Input data Block Start

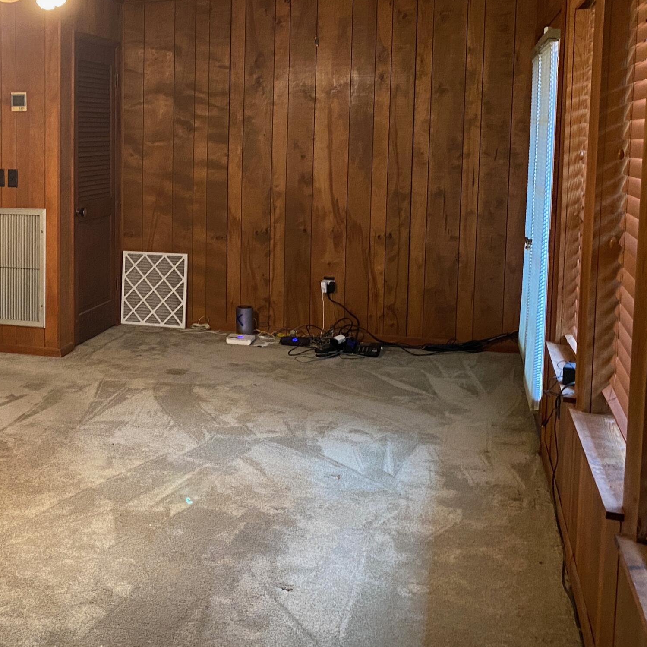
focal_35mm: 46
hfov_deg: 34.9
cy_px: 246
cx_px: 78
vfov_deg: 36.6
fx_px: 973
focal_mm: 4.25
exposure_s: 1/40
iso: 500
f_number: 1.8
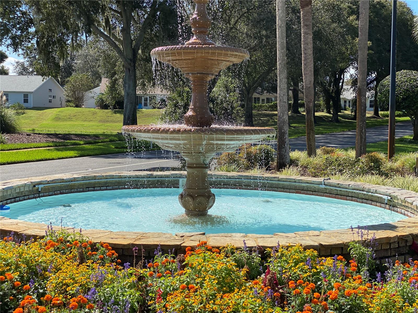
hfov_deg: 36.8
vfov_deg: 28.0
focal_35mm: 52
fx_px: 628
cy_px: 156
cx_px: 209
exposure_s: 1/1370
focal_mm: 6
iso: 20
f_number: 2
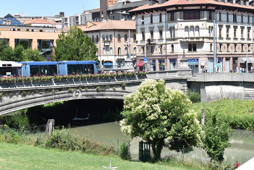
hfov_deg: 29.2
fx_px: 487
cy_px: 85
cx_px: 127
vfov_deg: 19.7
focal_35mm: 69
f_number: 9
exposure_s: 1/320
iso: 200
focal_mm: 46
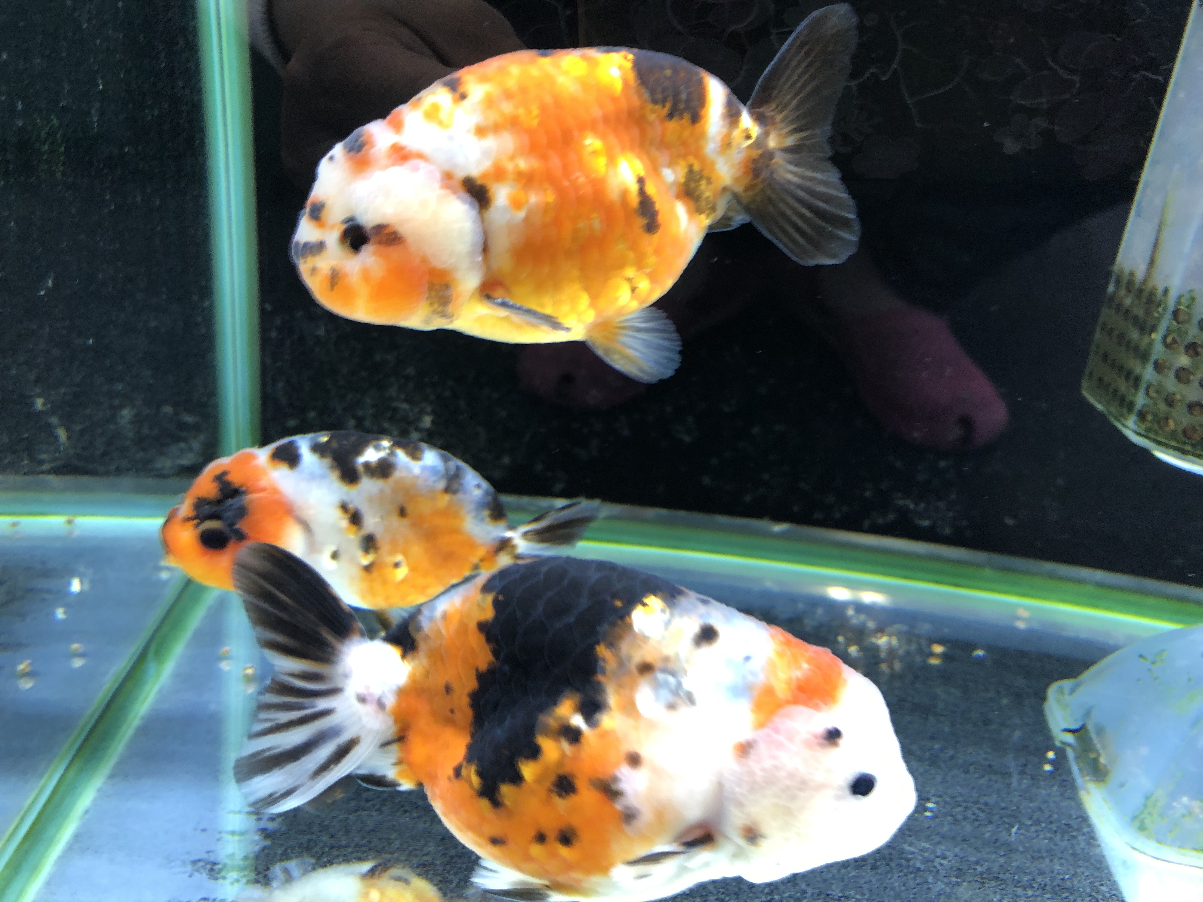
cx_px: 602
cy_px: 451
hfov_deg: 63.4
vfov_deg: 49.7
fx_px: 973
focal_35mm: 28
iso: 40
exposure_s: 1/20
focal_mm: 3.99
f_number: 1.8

Input data Block End
Input data Block Start

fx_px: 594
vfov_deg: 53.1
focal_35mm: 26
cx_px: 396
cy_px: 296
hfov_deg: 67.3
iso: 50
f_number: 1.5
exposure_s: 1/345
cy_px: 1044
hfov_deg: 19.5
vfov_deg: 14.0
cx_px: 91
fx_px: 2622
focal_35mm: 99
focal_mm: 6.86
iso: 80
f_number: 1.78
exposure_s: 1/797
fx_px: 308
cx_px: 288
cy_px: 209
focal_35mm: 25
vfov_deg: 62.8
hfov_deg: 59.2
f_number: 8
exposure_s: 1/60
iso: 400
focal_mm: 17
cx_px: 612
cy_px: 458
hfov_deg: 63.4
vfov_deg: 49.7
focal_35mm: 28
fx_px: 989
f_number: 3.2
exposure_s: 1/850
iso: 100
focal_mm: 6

Input data Block End

• **Problem to solve**: Repeat exactly the stretch of the listing above that starts with the line holding "focal_35mm: 46" and finishes with the line holding "focal_mm: 46", both included. Skip every picture.

• **Solution to this problem**:
focal_35mm: 46
hfov_deg: 34.9
cy_px: 246
cx_px: 78
vfov_deg: 36.6
fx_px: 973
focal_mm: 4.25
exposure_s: 1/40
iso: 500
f_number: 1.8
hfov_deg: 36.8
vfov_deg: 28.0
focal_35mm: 52
fx_px: 628
cy_px: 156
cx_px: 209
exposure_s: 1/1370
focal_mm: 6
iso: 20
f_number: 2
hfov_deg: 29.2
fx_px: 487
cy_px: 85
cx_px: 127
vfov_deg: 19.7
focal_35mm: 69
f_number: 9
exposure_s: 1/320
iso: 200
focal_mm: 46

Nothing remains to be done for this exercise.